Exercise instructions >> Produce an exact transcription of the data, with the images left out.

Records to process >>
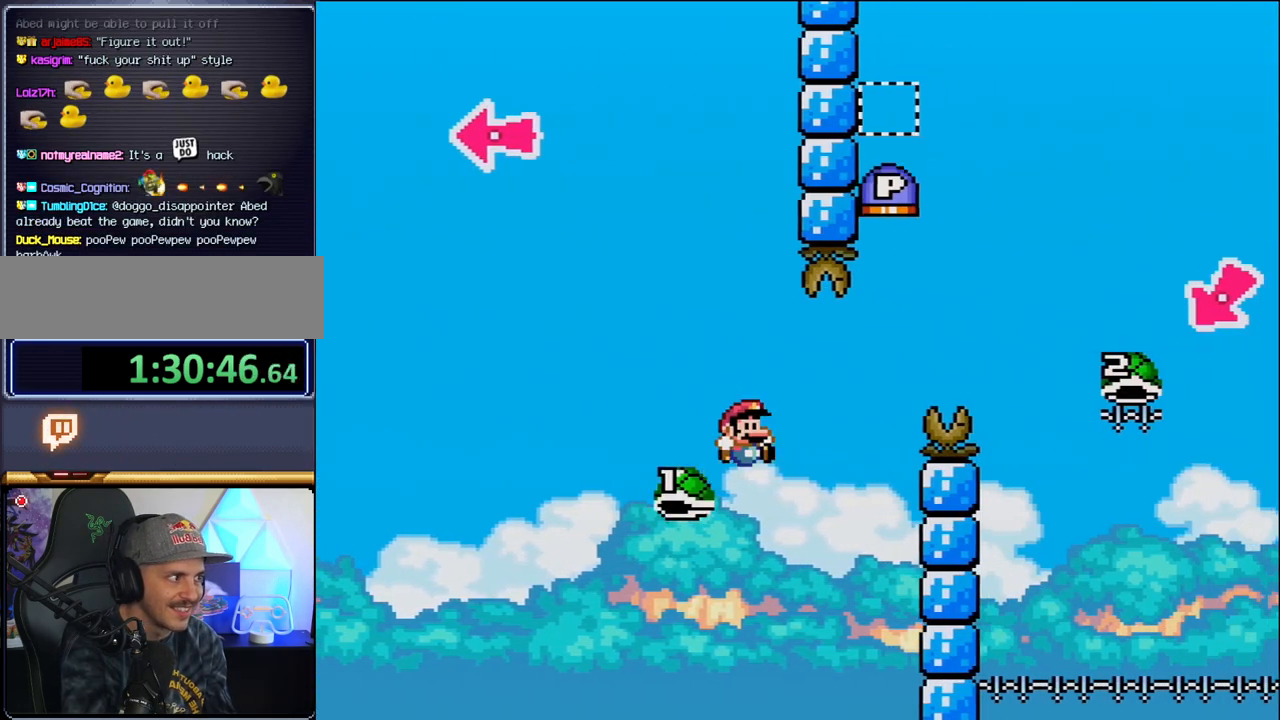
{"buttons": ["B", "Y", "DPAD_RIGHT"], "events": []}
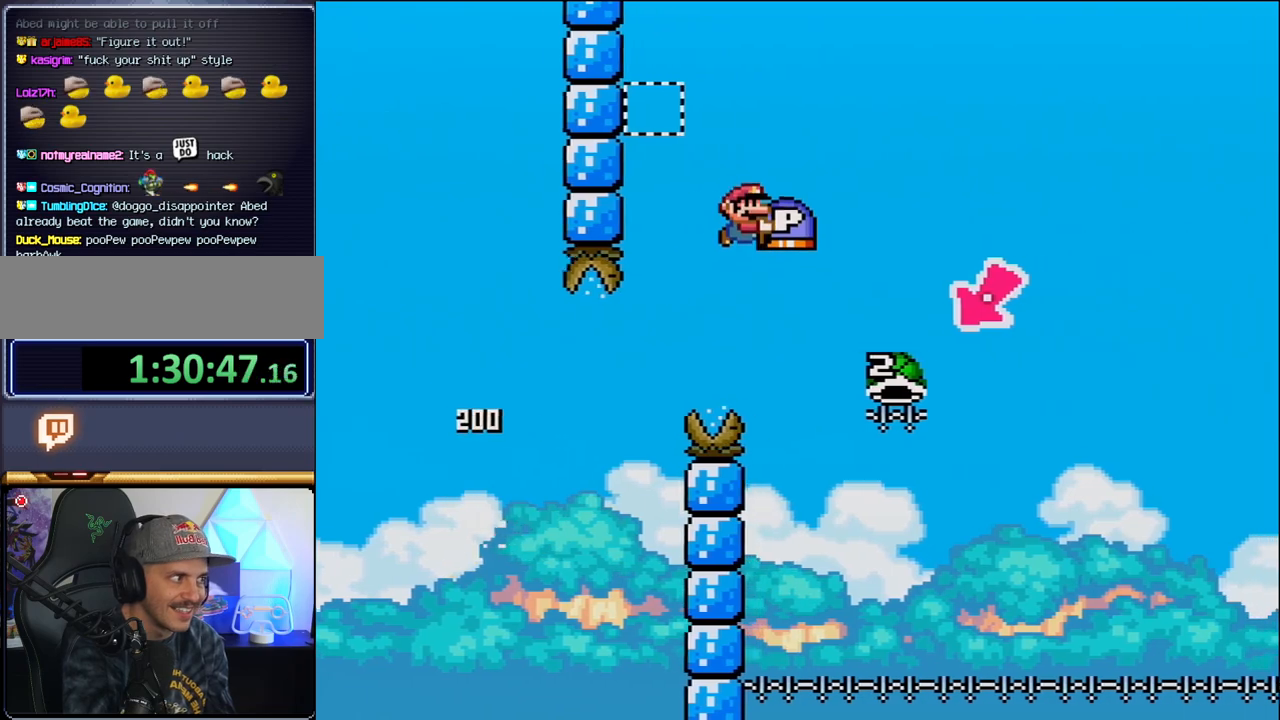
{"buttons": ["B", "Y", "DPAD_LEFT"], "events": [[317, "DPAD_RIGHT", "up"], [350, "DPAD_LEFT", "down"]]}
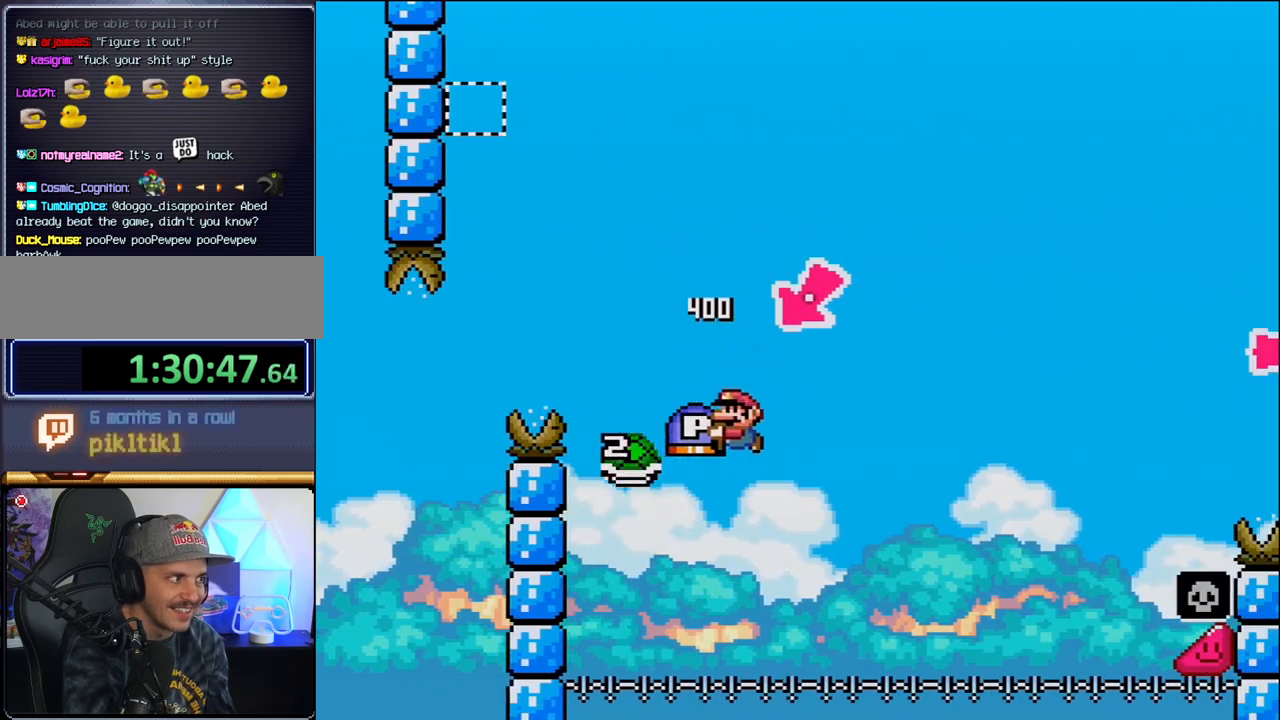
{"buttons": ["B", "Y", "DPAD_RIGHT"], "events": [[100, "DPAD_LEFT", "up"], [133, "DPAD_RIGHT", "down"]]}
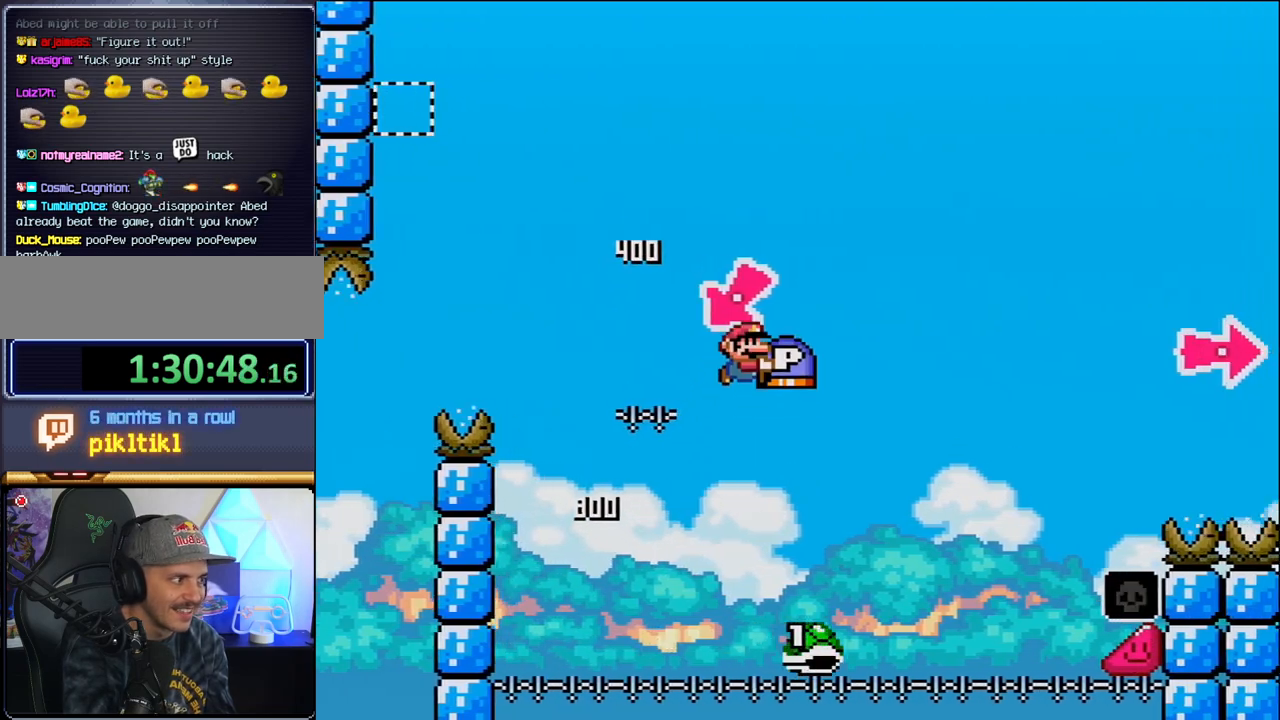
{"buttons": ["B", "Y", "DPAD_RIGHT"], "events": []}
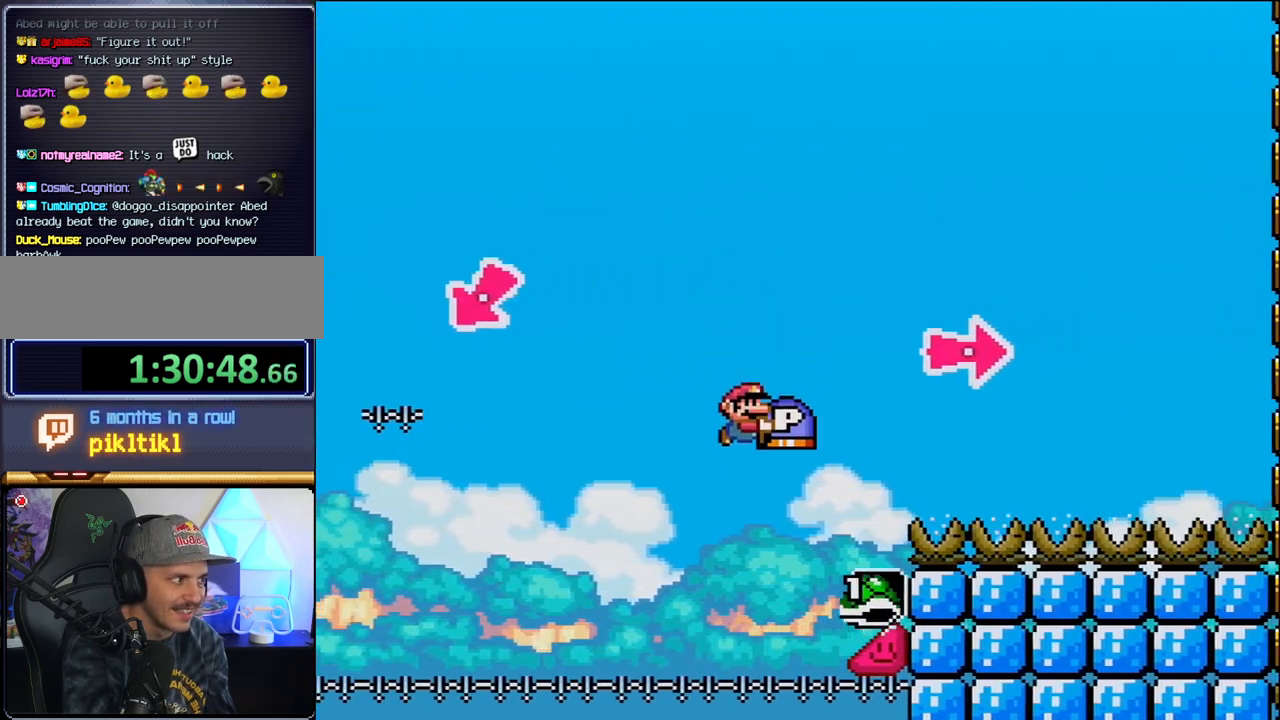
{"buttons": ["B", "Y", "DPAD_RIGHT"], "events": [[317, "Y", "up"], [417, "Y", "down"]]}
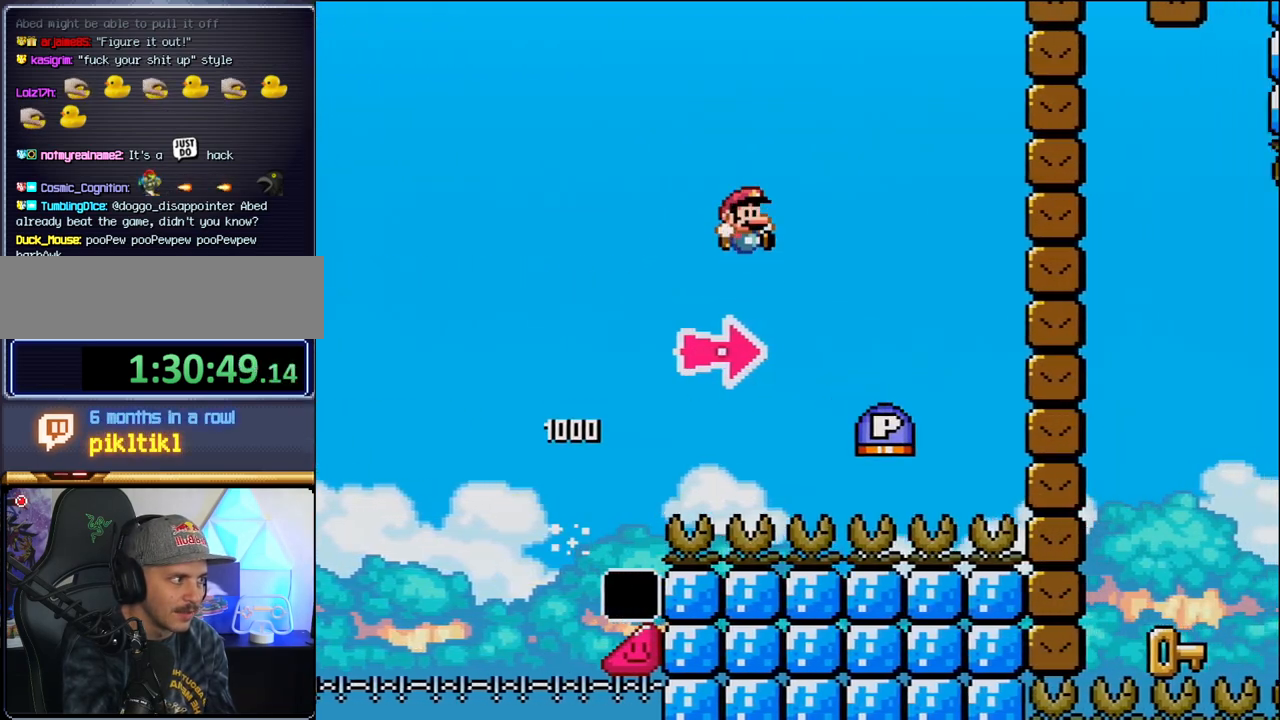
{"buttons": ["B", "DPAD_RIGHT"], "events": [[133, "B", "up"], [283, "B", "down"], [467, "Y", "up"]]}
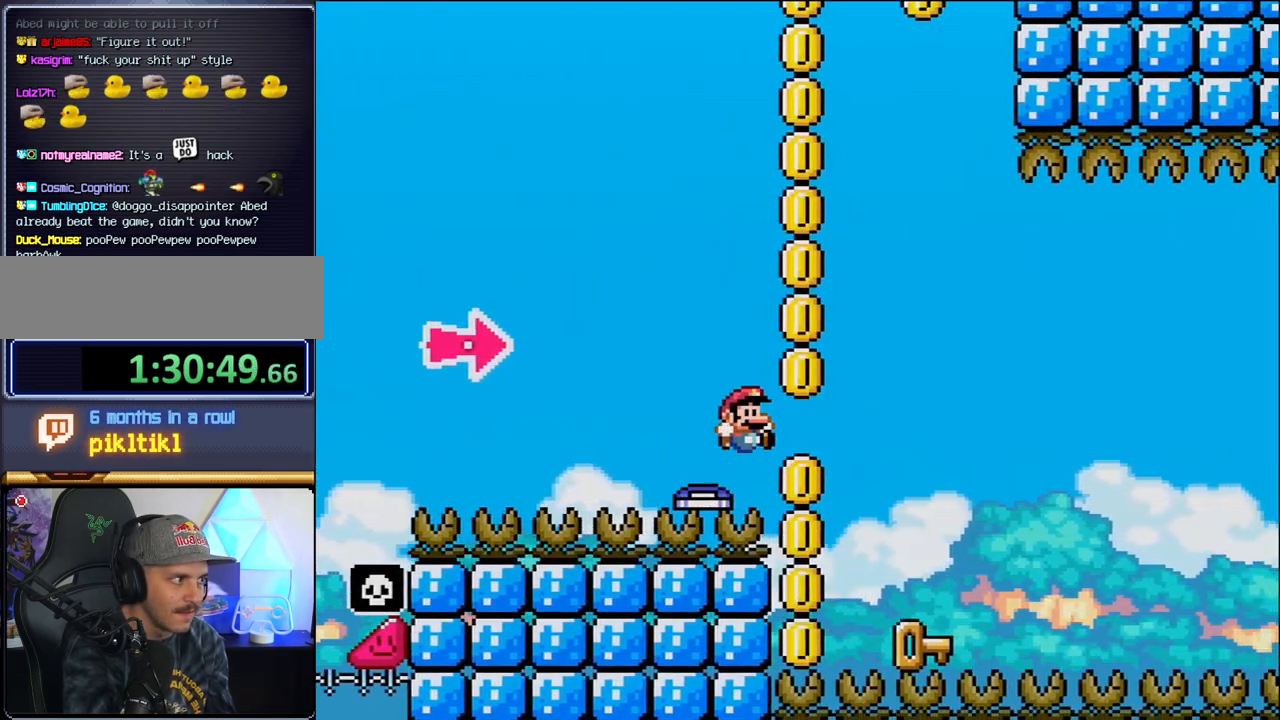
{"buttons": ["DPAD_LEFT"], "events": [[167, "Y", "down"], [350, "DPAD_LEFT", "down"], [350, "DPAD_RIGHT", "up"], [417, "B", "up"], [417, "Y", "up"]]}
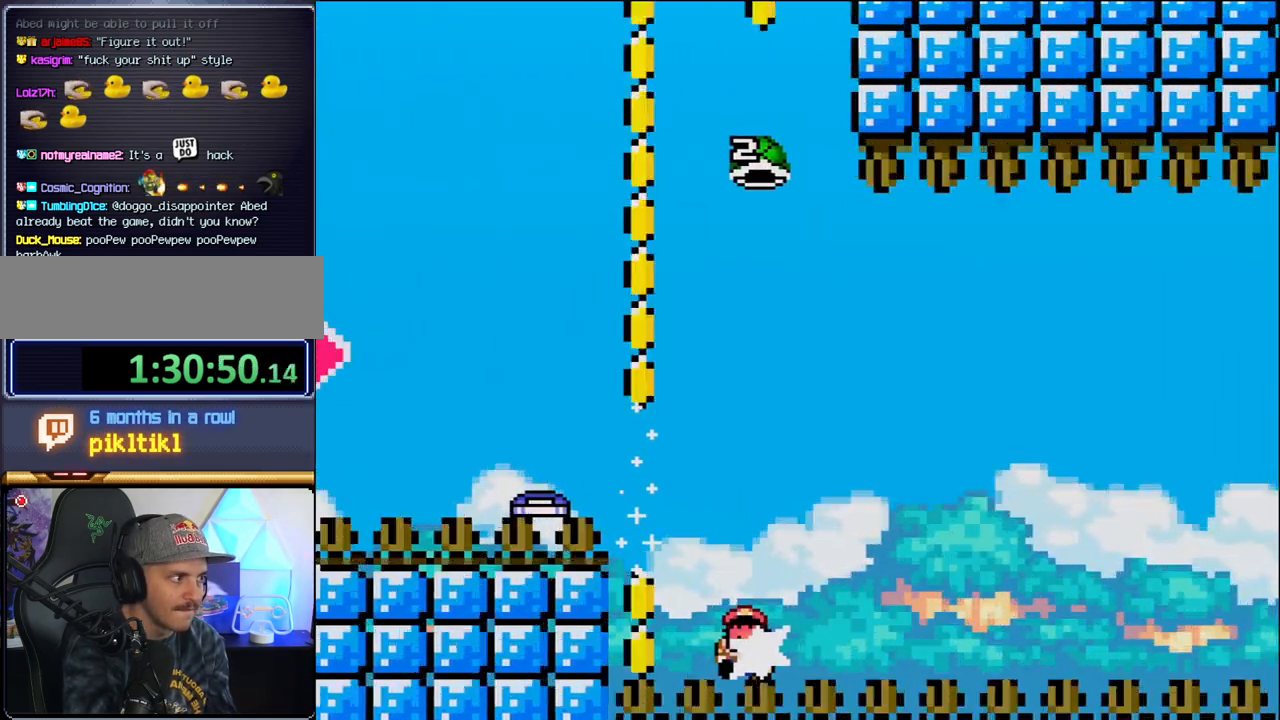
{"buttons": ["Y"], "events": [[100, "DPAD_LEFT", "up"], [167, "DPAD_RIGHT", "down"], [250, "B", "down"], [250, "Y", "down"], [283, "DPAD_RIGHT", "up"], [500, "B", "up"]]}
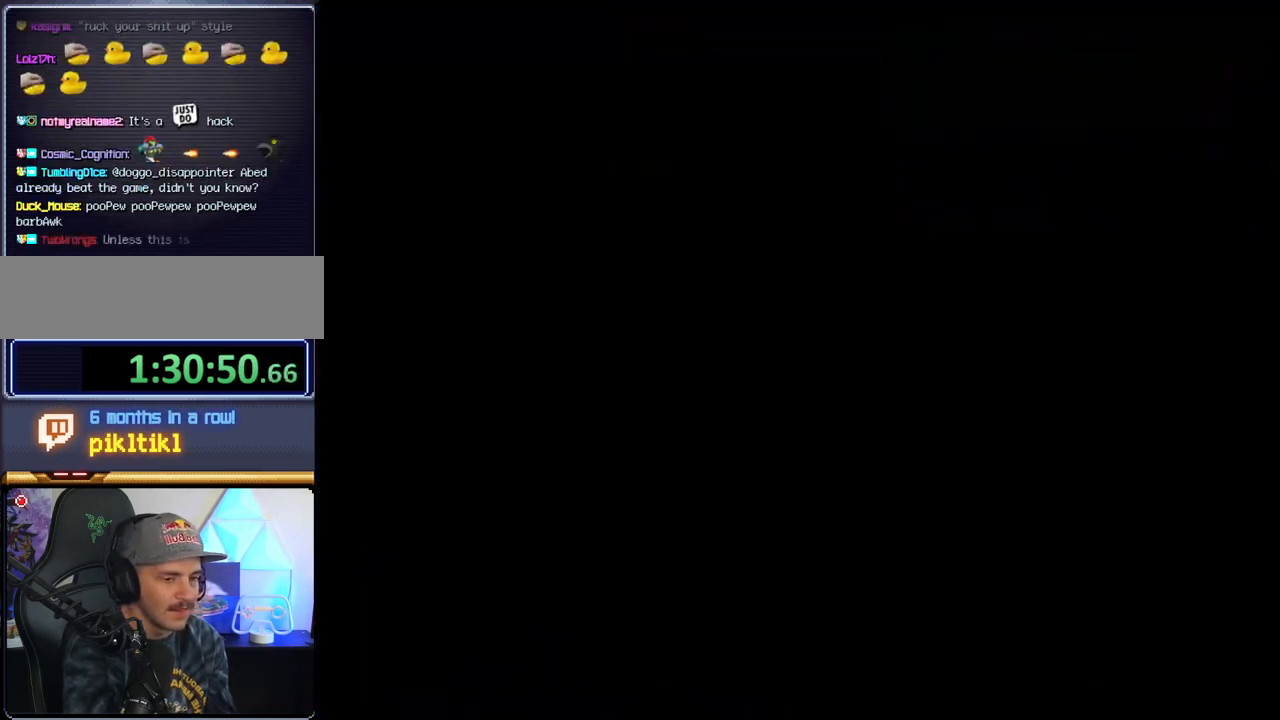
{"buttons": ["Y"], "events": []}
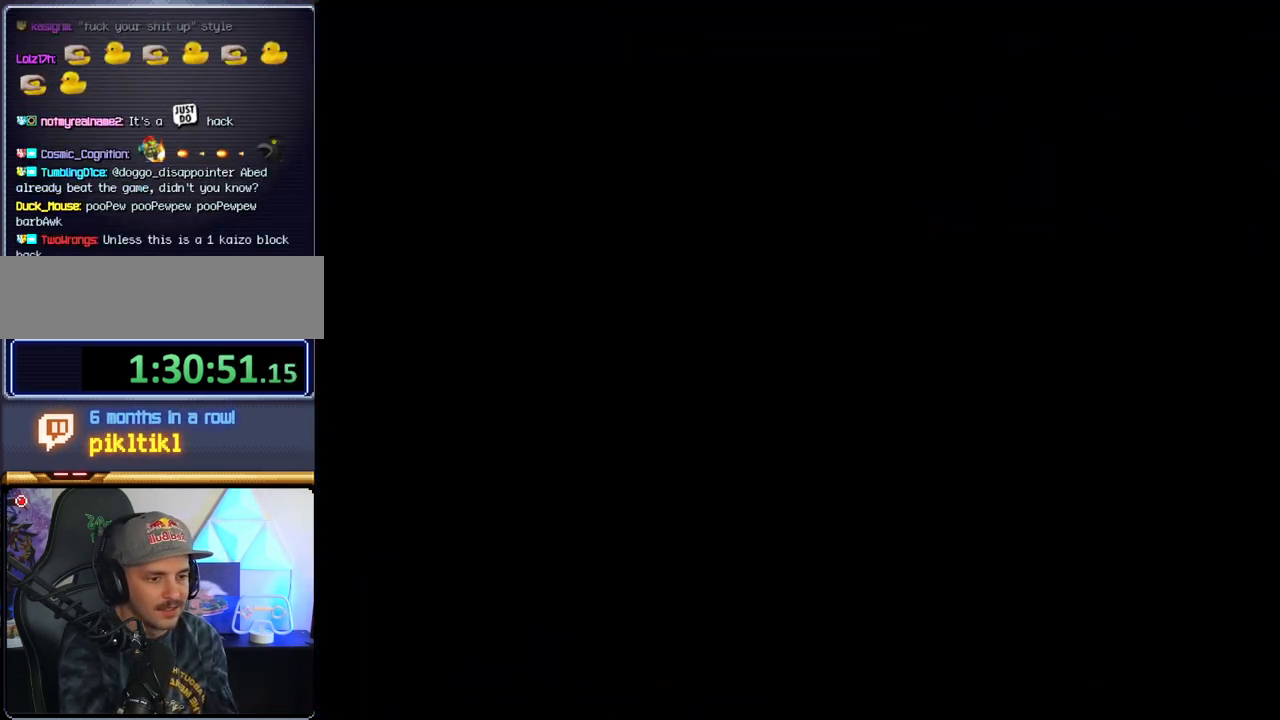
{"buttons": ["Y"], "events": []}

The answer >>
{"buttons": ["B", "Y", "DPAD_RIGHT"], "events": []}
{"buttons": ["B", "Y", "DPAD_LEFT"], "events": [[317, "DPAD_RIGHT", "up"], [350, "DPAD_LEFT", "down"]]}
{"buttons": ["B", "Y", "DPAD_RIGHT"], "events": [[100, "DPAD_LEFT", "up"], [133, "DPAD_RIGHT", "down"]]}
{"buttons": ["B", "Y", "DPAD_RIGHT"], "events": []}
{"buttons": ["B", "Y", "DPAD_RIGHT"], "events": [[317, "Y", "up"], [417, "Y", "down"]]}
{"buttons": ["B", "DPAD_RIGHT"], "events": [[133, "B", "up"], [283, "B", "down"], [467, "Y", "up"]]}
{"buttons": ["DPAD_LEFT"], "events": [[167, "Y", "down"], [350, "DPAD_LEFT", "down"], [350, "DPAD_RIGHT", "up"], [417, "B", "up"], [417, "Y", "up"]]}
{"buttons": ["Y"], "events": [[100, "DPAD_LEFT", "up"], [167, "DPAD_RIGHT", "down"], [250, "B", "down"], [250, "Y", "down"], [283, "DPAD_RIGHT", "up"], [500, "B", "up"]]}
{"buttons": ["Y"], "events": []}
{"buttons": ["Y"], "events": []}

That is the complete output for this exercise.